Tuesday, March 20, 2012

Fighting Machines...

The USA government takes young men who volunteer to protect their
home lands and makes them killing machines. We have been doing this
for hundreds of years.

Look at the movie Patriot, the father who did not want his son to go, yet the
young man felt it was the manly thing to do… just what men do..protect.

World War I brought us the same.

The 40’s brought us into World War II, where again, young men went off
to war and women were the support system.. be it nurses or offices workers.
Vietnam brought more young men to the training, because their fathers, uncles
either lost their lives in WWII or were vets who talked about the war. And it was the main thing to do. Even though there were a lot of protesters against the draft.
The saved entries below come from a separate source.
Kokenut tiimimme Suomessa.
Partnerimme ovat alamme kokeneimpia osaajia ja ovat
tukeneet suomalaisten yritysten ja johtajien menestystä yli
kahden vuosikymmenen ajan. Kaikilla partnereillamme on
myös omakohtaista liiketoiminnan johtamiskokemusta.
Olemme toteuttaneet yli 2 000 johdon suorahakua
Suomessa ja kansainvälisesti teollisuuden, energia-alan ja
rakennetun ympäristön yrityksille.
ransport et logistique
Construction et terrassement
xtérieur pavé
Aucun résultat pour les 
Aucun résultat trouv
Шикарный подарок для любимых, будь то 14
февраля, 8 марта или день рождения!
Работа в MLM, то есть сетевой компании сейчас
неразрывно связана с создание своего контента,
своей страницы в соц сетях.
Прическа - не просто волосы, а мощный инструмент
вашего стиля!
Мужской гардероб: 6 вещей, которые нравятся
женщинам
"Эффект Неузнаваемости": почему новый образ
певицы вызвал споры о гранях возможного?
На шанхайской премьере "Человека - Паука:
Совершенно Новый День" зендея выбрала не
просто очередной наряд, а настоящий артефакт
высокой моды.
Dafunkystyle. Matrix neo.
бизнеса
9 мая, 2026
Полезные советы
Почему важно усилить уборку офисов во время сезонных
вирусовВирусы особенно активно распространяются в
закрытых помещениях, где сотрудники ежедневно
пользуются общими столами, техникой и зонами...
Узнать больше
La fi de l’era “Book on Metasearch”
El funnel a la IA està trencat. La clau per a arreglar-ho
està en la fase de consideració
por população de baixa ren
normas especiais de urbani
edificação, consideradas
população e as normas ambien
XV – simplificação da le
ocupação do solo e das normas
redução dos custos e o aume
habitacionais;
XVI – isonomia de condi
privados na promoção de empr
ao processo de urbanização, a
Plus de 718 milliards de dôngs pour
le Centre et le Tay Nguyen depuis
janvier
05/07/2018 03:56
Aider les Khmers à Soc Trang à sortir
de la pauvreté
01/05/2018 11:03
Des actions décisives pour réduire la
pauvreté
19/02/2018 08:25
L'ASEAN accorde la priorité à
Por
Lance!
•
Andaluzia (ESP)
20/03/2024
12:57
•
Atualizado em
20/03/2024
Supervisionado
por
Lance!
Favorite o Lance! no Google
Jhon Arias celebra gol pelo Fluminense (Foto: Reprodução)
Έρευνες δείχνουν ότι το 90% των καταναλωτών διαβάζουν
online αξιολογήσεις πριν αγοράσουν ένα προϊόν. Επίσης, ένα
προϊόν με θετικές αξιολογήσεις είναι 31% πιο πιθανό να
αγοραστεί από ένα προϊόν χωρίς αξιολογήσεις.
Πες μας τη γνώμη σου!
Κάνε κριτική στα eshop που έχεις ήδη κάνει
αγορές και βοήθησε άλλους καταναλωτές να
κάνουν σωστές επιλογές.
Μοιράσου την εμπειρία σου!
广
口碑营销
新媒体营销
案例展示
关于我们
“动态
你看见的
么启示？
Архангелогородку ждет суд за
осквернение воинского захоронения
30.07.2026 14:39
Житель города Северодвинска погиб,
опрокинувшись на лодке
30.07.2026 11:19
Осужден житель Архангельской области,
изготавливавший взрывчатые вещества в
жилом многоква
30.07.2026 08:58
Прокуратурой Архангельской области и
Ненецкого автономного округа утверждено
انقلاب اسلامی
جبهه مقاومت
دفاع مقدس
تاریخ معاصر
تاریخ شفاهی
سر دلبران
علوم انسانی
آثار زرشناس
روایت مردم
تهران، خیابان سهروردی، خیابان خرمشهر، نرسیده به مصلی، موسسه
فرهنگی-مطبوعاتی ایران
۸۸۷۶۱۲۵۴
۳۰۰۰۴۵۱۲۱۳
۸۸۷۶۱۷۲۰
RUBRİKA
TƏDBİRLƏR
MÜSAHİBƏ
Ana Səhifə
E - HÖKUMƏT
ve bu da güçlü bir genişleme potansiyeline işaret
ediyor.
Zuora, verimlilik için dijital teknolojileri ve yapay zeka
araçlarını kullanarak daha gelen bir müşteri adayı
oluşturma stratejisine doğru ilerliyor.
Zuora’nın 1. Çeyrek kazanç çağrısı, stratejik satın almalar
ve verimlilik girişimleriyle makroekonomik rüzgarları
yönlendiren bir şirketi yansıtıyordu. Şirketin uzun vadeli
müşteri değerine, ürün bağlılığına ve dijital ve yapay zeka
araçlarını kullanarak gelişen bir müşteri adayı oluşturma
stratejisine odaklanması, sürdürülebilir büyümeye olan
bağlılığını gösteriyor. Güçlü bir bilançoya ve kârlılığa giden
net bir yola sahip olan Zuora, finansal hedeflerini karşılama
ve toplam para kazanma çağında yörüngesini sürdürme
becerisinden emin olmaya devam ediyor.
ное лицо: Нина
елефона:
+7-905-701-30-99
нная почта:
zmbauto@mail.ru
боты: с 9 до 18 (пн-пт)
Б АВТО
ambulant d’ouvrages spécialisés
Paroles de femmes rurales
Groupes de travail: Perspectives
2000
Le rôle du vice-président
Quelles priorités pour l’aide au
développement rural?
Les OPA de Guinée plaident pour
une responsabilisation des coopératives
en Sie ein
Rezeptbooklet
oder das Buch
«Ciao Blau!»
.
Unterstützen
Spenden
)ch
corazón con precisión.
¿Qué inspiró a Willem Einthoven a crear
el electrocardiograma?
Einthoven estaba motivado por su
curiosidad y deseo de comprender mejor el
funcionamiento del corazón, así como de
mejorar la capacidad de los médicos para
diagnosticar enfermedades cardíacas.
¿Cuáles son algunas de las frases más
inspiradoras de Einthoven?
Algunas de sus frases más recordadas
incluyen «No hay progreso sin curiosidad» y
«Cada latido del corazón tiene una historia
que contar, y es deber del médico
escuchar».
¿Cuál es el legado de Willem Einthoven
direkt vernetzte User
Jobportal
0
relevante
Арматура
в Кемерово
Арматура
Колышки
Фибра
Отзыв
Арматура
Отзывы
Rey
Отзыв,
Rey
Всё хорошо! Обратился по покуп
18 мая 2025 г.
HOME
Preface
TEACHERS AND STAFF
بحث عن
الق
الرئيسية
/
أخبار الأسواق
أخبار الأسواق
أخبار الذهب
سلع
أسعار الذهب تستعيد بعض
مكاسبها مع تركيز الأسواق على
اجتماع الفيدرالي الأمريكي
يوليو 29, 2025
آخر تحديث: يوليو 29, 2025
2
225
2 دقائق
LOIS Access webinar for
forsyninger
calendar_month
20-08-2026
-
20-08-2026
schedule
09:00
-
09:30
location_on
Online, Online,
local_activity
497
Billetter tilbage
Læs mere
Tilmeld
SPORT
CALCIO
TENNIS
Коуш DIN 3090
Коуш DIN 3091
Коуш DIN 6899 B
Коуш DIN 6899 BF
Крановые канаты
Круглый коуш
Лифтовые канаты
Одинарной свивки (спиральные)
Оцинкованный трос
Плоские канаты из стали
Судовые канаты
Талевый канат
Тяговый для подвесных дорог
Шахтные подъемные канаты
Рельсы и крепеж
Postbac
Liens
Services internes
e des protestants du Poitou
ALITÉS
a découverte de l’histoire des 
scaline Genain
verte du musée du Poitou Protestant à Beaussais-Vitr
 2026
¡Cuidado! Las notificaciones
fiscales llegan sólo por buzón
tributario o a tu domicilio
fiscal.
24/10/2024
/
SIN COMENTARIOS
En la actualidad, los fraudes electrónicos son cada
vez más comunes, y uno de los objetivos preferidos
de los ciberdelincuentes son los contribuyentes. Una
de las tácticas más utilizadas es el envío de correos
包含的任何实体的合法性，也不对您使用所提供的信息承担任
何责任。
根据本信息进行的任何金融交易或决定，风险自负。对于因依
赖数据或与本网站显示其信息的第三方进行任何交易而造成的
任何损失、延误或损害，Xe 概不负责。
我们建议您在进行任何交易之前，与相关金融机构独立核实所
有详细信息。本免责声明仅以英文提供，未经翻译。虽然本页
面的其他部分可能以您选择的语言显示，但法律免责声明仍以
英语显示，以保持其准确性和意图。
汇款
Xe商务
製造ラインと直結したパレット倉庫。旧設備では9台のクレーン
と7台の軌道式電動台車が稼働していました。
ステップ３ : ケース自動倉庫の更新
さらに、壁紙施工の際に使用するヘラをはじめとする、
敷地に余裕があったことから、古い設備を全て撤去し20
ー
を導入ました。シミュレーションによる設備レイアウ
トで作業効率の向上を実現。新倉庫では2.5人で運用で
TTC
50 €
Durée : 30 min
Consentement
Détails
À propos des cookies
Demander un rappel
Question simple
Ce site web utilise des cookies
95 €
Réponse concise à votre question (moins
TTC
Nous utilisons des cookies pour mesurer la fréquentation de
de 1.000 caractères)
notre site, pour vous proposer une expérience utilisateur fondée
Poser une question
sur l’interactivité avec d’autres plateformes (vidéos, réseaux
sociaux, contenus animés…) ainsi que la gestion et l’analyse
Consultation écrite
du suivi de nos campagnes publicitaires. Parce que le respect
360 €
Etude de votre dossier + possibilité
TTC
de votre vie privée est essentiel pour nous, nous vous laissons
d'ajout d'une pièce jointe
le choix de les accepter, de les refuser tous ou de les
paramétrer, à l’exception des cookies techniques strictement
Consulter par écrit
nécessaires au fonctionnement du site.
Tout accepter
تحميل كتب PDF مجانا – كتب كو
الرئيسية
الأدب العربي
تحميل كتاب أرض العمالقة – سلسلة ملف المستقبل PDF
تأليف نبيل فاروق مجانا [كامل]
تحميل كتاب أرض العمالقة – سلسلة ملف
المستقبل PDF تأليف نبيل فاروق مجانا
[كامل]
The thing that made a lot of this hard was… these wars were 20 years apart or
more. When young men were raised in a family situation.. and not to be doing
harm to anyone. Each time they were taken into service.. as a matter of duty and
the draft said it to be true.. you will be trained to fight. During non war times,
these turn out to be war games.. games.. practice, no dead bodies, no blown up
ships… And when war really did come, they were shipped out fast and furious.
Dying, being replaced just as fast and furious. Those young men came home over the years, as damaged souls. Especially when we got to the point that we tried to make sure our boys weren’t bullies in civilian life. Mine own were taught to never start a fight, but finish it if someone else started it.

Now we have volunteer troops, all of them, decided on their own to go down and
see the recruiter. Be it they were at rallys at school or seeing a soldier at the high
school, and it looked cool to be in a uniform.. Which they found out that real life
it wasn’t quite so cool.. or maybe they paid dearly to be looking cool, to their friends and family while home on leave. Some of them… a great deal of the reserves went In to get extra money to support themselves and families. We weren’t at war at the time they joined. And after we went to war, it was almost impossible to get out. While signing up for the reserves years ago, and some going to desert storm, it was a short term to be overseas.. this war brought those reservist to full time serving overseas. No more practice on weekends and 2 weeks a year.. this was real war. Buddies being killed in front of you. Your Humvee being blown to bits and if you were lucky you (?) got to fight again another day. And when they came home… when they came home…
Well, home wasn’t quite like they thought. Home was trivial stuff, the people don’t
understand. The good news is no one spits on them, and yells baby killers …like the Nam guys had in the 1970’s. But still, it isn’t the same, life at home.. nothing is the same. They aren’t the same. And it is hard for them to fit in.
So does the government do anything for them? Not much. Unless their fellow service man has been over there and saw what happen, the therapist here doesn’t have a clue. Regular therapy doesn’t work here. Besides, some come back, the Reservist , and try to get back to their old life, old job and etc. Rarely is the job still there, because he has been gone for a year or two. So it is look for a new job in a bad economy. And after months or a year of trying to find a job, he finally gets hired… only 3 months later, he gets word that he has to go back over again. Destroying everything he tries to make life normal… what ever that is…

And we wonder..why things go wrong. So desperately wrong as in Sgt. Bales. Why did they send him back? Surely there was other jobs in the service he could have done. After all he had brain damage from before. Yes, they said he was in good enough shape to go back to the service to serve. Why not be a trainer.. why send him back? Not once, not twice, but 3 times.

Is that an excuse to kill small children? Babies? Women? NO, should he be punished Yes.
But to what extent? That is the question I can’t answer. I wasn’t there. I don’t know all the facts. I haven’t walked in Sgt. Bales’s boots. I would imagine by now he has felt the full extent of the damage he has done. To the poor people he killed. To his family, will his children learn to hold their heads high later? Or will they have to change their names? Or be thought of “those kids, whose father went off the deep end and killed babies”?
And if there comes a day, when Sgt. Bale’s gets to go home… if he does .. will he trust himself to be near his children. Or will the nightmare of that night, come back to take his mind again and do bodily harm to those he loves. We have had that already here in the states. Wives beating, I don’t know about their children.. Some have killed their spouses and themselves. Those who are tortured killing machine souls…

Why doesn’t the government have at least a 6 month stay at a base, with visitation rights to their families on the base to desensitize them? To reverse brain wash them? There has to be an answer. And there has to be an answer to how many times we send the same men and women back there.. and how much time between returns. Don’t have enough troops?
Guess we will have to find a way to solve that problem as well.